*** Page extract ***

# Visual Basic > Games and Graphics Programming > Game Demos >  iChessChat3D v1.2.7 Internet Chess [VB5/VB6 Source & Exe]

## technorobbo

Let's play chess - clear across the planet (maybe the universe if the ET's are interested). This is a 3D internet Chess Game - 2 Players connect and play a game of chess with a 3D board created entirely in VB - no DirectX, No OCX (for the 3D) , Just math.

All Chess Pieces were modeled in Google Sketchup and exported to the X format using this plugin:
http://redirectingat.com/?id=474X833...hupwithdirectx 

There's actual screenshots below.

*
Revision History*
Version 1.0 June 11th 2009 - Original PostVersion 1.2.7 July 3rd 2009 -Save Games added.

*The Code*

includes: 
Parsing of the X files into sprites.Rendering of Polygons based Sprites.Flat shaded modeling of Faces from a light source.Hidden Face Elimination.Peer to Peer internet handshaking using UDP w/ retriesChatting CodeAutomatic TextBox ScrollingSaving and Loading games. In sych with opponent.Creating Psuedo- Forms out of pictureboxes.

*The Instructions*

*Keys:*
M - Chess Menu appears Use it to connect to the other player and make you movesUP Arrow - Show Black's POVDown Arrow - shows White's POVLeft Arrow Rotates Board ClockwiseRight Arrow Rotates Board Counter Clockwise

*Button Combos*:
Right+Down - shows Black's Corner ViewLeft + Down Show's Whites Corner ViewRight + Left - Shows Side View as seen Below

*Menu Box*:Pull Down Menu For MovingChat Screen for Texting OpponentIP & Port Boxes for setting up you Game - IP's are stored in registry.Connect and Board Reset ButtonsIn the menu below I was connecting within my houses LAN, in order to discover your Internet facing IP just Google my IP you'll find many sites that will tell you - It's not necessary for both players to input both IP's only the player connecting.

Please tell me how it works for you. 

Make sure you grab all the files and unzip them in the project directory. Remember it's like a telephone you need 2 players on 2 computer to play. (Those of you Net savvy dudes will know how to do a 1 computer loopback.)

----------


## DracullSoft

Very nice - the peices looks great, technorobbo

I haven't downloaded it yet - but must get back to this in a few weeks, because the code features looks extremely interesting ... UDP with retries - and all - Cool!

----------


## technorobbo

iChessCat ver 1.2.7 available for download:
New features include:Save and Load games. In sych with opponent.Move history so you have a complete documentation of how.Current Version in menu label.Executable included - for those who just want to play.Exit Prompt to avoid accidental exits.

See post #1 for files.

Known Bug: In countries that use the comma (",") as the Radix point (decimal seperator) and the point (".") as the thousands seperator (http://en.wikipedia.org/wiki/Decimal_separator)  the X- files will have to be edited (Search and replace) so all points are converted into commas.  

I was made aware of this from a member in Italy.

----------


## Jenner

Nice little program!  I didn't know you could do such cool stuff with Sketchup.  

Are you considering hooking it into a chess-engine for 1-player play?

----------


## technorobbo

Not really - most of my family lives far from me and that was the motivation behind the game. Since I made the source available may be someone would like to have a crack at it.

----------


## ohailo

Its working but seems i'm having a problem on it...it stays a screen with a chess picture and no more....i though it just loading but till 1hr and half it stay like that..like that..like that,like that,like that,,

----------


## technorobbo

you need to be running 2 instances and connect to the other

----------

*** End of Page extract ***
*** Provided material ***

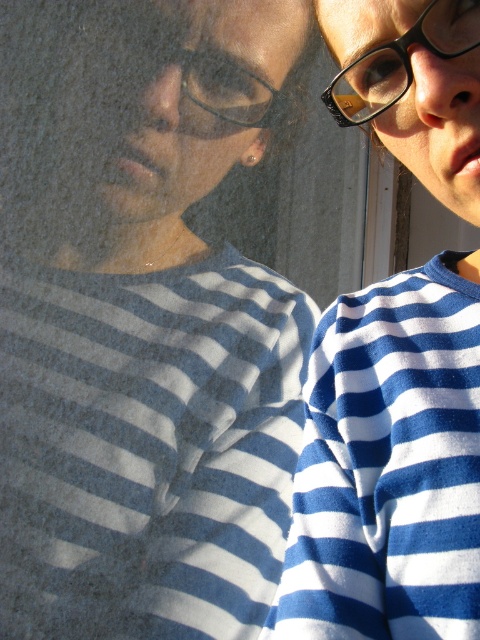
Is blue striped shirt at center smaller than black plastic glasses at upper center?

No, blue striped shirt at center is not smaller than black plastic glasses at upper center.

Does blue striped shirt at center appear over black plastic glasses at upper center?

Actually, blue striped shirt at center is below black plastic glasses at upper center.

Describe the element at coordinates (142, 321) in the screenshot. I see `blue striped shirt at center` at that location.

I want to click on blue striped shirt at center, so click(142, 321).

Is blue striped shirt at center closer to camera compared to blue striped sweater at center?

That is False.

The image size is (480, 640). Identify the location of blue striped shirt at center. (142, 321).

Which is more to the right, blue striped shirt at center or black plastic glasses at upper right?

black plastic glasses at upper right is more to the right.

Locate an element on the screen. blue striped shirt at center is located at coordinates (142, 321).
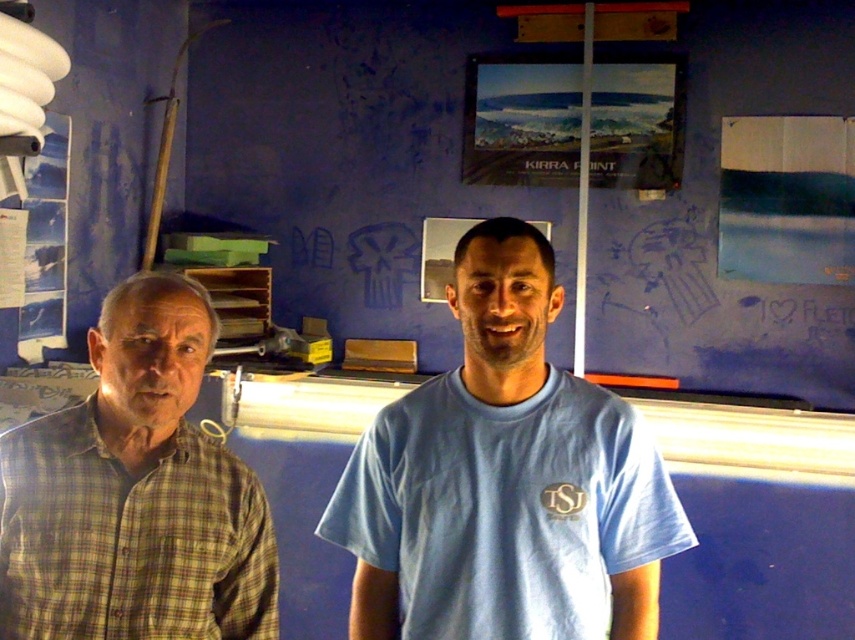
Question: Is blue matte bulletin board at upper center wider than yellow-green plaid shirt at left?

Choices:
 (A) yes
 (B) no

Answer: (A)

Question: Which of the following is the farthest from the observer?

Choices:
 (A) (104, 388)
 (B) (195, 189)
 (C) (414, 589)

Answer: (B)

Question: Which of these objects is positioned closest to the light blue t-shirt at center?

Choices:
 (A) blue matte bulletin board at upper center
 (B) yellow-green plaid shirt at left

Answer: (B)

Question: Is light blue t-shirt at center smaller than yellow-green plaid shirt at left?

Choices:
 (A) yes
 (B) no

Answer: (B)

Question: Does light blue t-shirt at center have a larger size compared to yellow-green plaid shirt at left?

Choices:
 (A) no
 (B) yes

Answer: (B)

Question: Which object is farther from the camera taking this photo?

Choices:
 (A) light blue t-shirt at center
 (B) yellow-green plaid shirt at left
 (C) blue matte bulletin board at upper center

Answer: (C)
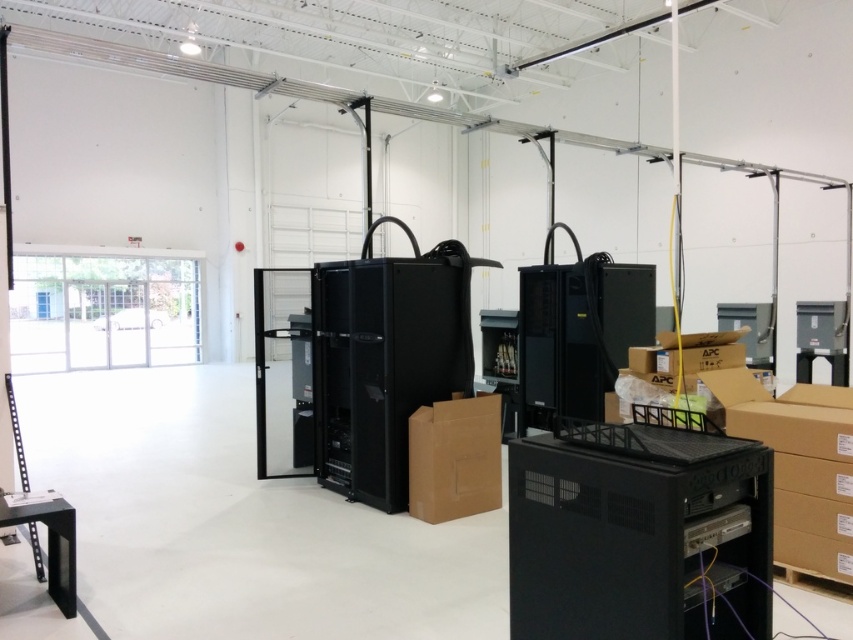
Question: Which object is farther from the camera taking this photo?

Choices:
 (A) brown cardboard box at center
 (B) black matte server at center

Answer: (B)

Question: Estimate the real-world distances between objects in this image. Which object is closer to the black plastic server at center?

Choices:
 (A) brown cardboard box at center
 (B) black matte server at center

Answer: (A)

Question: Which object is closer to the camera taking this photo?

Choices:
 (A) black matte server at center
 (B) brown cardboard box at center

Answer: (B)

Question: Can you confirm if black matte server at center is positioned above brown cardboard box at center?

Choices:
 (A) no
 (B) yes

Answer: (B)

Question: Can you confirm if black plastic server at center is positioned below brown cardboard box at center?

Choices:
 (A) no
 (B) yes

Answer: (A)

Question: Observing the image, what is the correct spatial positioning of black plastic server at center in reference to black matte server at center?

Choices:
 (A) right
 (B) left

Answer: (B)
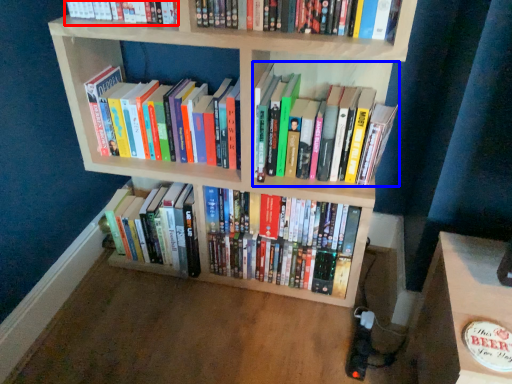
Question: Which object is further to the camera taking this photo, book (highlighted by a red box) or book (highlighted by a blue box)?

Choices:
 (A) book
 (B) book

Answer: (B)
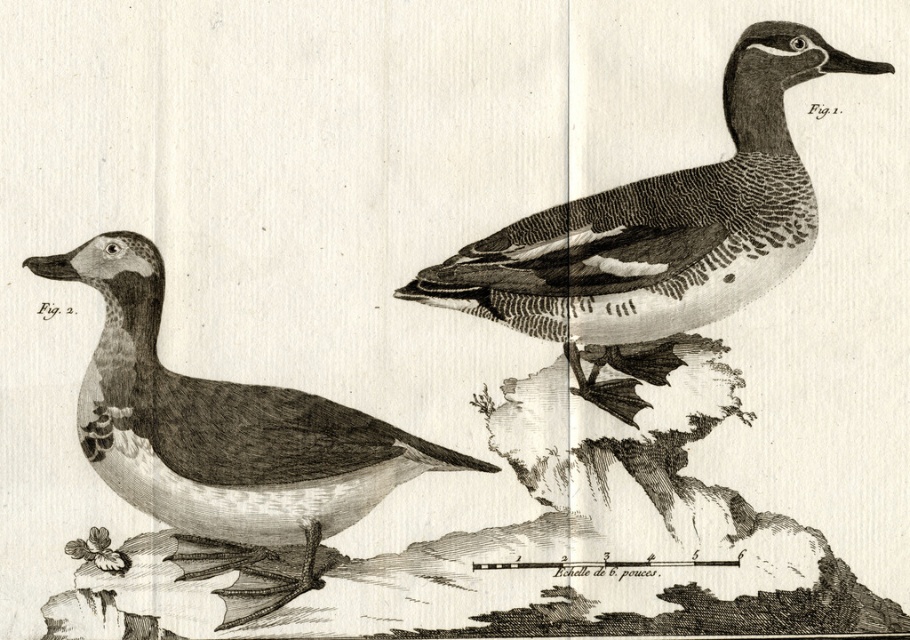
Based on the coordinates provided in the scientific illustration, where is the etched wood duck at upper right positioned relative to the other duck?

The etched wood duck at upper right is located at point (658, 236), which places it to the upper right of the other duck in the image.

You are an ornithologist examining the illustration. You need to determine the spatial relationship between the two ducks. Based on the image, is the etched wood duck at upper right positioned to the left or to the right of the smooth black duck at left?

The etched wood duck at upper right is positioned to the right of the smooth black duck at left.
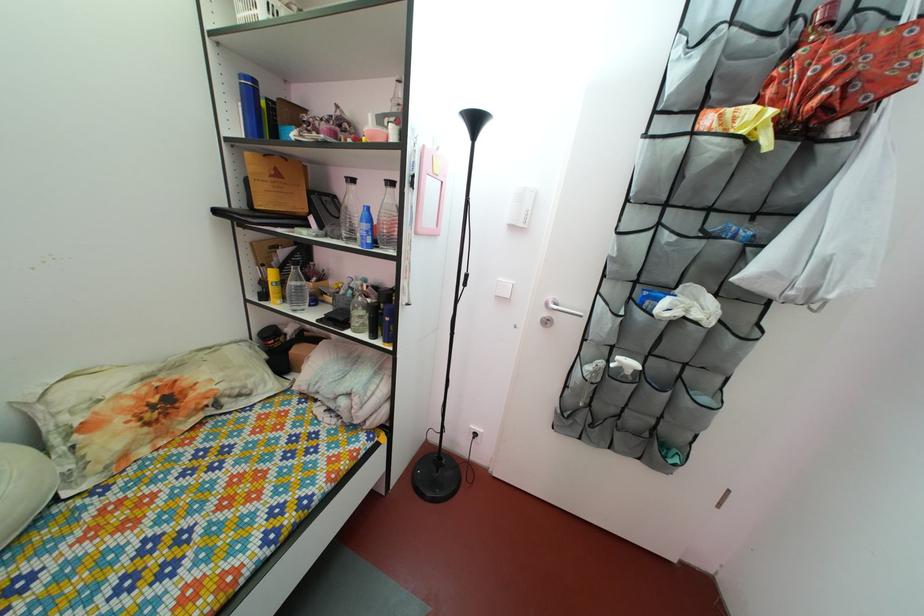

*** End of Provided material ***

- **Exercise directions**
In the thread about the 3D internet chess game, which software was used to model the chess pieces?

- **Output below**
Google Sketchup